=== Section Start ===
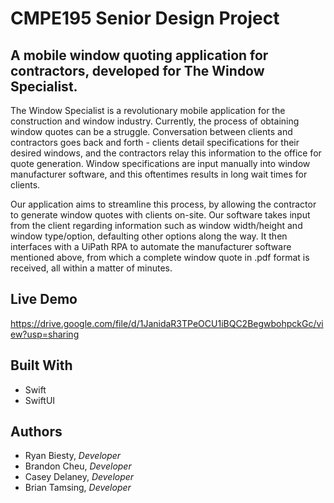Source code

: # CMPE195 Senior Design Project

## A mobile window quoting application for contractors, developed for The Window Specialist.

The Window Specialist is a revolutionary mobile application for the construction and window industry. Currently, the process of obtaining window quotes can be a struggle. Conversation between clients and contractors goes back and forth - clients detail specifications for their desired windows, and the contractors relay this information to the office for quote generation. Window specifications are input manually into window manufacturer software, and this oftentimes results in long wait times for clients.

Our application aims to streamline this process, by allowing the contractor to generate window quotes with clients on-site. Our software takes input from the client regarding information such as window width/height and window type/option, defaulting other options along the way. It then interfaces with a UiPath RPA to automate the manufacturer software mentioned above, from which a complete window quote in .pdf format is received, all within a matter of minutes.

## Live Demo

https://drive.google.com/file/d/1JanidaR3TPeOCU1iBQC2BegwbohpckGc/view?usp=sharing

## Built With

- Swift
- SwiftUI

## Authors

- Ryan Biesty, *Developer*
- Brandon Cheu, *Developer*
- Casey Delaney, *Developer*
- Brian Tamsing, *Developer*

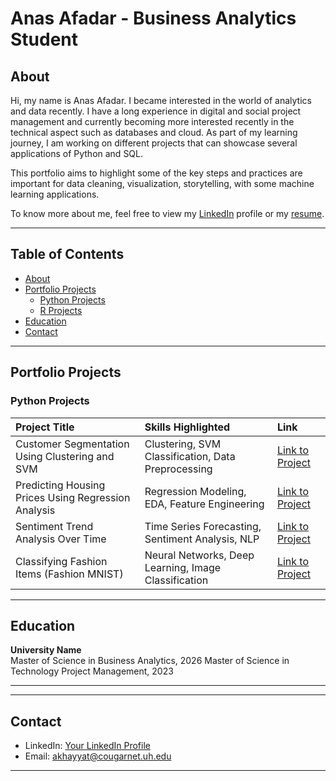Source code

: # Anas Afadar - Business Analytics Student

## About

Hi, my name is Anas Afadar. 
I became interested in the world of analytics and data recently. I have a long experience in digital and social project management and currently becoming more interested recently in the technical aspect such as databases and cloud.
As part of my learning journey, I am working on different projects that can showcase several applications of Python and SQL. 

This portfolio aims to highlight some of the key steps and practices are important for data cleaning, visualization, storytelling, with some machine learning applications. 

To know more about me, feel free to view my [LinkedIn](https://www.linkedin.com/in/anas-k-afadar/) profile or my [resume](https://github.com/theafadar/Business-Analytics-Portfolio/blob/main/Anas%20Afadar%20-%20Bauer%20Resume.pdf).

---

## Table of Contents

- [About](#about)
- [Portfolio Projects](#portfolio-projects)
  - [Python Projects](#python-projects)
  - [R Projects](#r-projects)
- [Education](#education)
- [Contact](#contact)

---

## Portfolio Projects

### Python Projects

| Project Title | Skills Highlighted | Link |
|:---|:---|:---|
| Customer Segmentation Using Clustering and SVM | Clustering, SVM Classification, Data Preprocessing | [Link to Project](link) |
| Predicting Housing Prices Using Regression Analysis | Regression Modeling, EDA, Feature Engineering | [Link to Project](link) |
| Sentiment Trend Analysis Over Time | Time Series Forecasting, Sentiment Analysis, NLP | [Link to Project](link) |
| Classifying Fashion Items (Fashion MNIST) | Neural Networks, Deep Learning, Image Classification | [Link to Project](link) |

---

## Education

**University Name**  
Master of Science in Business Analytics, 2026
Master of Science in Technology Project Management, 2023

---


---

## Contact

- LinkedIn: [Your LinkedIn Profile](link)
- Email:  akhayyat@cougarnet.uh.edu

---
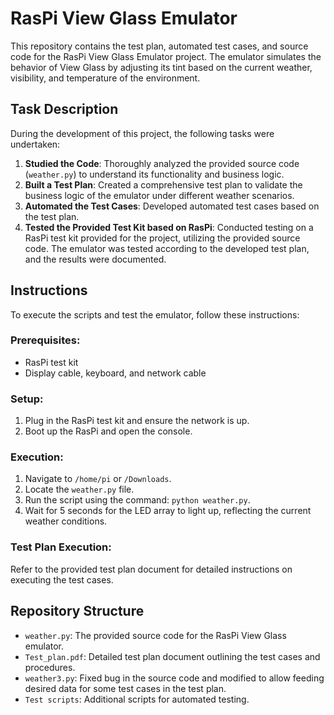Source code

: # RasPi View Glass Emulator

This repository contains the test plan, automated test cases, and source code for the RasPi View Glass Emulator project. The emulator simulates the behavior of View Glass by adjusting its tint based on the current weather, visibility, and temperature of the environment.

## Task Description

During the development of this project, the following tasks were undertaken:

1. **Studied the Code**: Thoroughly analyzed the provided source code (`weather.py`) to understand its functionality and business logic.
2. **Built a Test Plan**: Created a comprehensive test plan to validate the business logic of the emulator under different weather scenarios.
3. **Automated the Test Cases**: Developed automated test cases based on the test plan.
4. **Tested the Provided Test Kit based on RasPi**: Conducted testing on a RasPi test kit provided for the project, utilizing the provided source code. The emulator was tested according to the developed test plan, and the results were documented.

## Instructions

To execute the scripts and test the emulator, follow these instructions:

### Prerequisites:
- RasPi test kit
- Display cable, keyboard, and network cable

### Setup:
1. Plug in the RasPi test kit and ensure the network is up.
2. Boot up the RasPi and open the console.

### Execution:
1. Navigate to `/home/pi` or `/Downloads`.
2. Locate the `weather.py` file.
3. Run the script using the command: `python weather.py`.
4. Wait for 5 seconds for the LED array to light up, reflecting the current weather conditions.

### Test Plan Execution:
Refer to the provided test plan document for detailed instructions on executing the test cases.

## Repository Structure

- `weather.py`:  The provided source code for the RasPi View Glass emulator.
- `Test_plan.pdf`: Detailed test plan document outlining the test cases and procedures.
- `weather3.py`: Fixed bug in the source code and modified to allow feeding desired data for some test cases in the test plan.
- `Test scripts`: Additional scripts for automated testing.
=== Section End ===
Print exactly the lines of the records from the one containing "To execute the" through the end, and nothing besides them.

To execute the scripts and test the emulator, follow these instructions:

### Prerequisites:
- RasPi test kit
- Display cable, keyboard, and network cable

### Setup:
1. Plug in the RasPi test kit and ensure the network is up.
2. Boot up the RasPi and open the console.

### Execution:
1. Navigate to `/home/pi` or `/Downloads`.
2. Locate the `weather.py` file.
3. Run the script using the command: `python weather.py`.
4. Wait for 5 seconds for the LED array to light up, reflecting the current weather conditions.

### Test Plan Execution:
Refer to the provided test plan document for detailed instructions on executing the test cases.

## Repository Structure

- `weather.py`:  The provided source code for the RasPi View Glass emulator.
- `Test_plan.pdf`: Detailed test plan document outlining the test cases and procedures.
- `weather3.py`: Fixed bug in the source code and modified to allow feeding desired data for some test cases in the test plan.
- `Test scripts`: Additional scripts for automated testing.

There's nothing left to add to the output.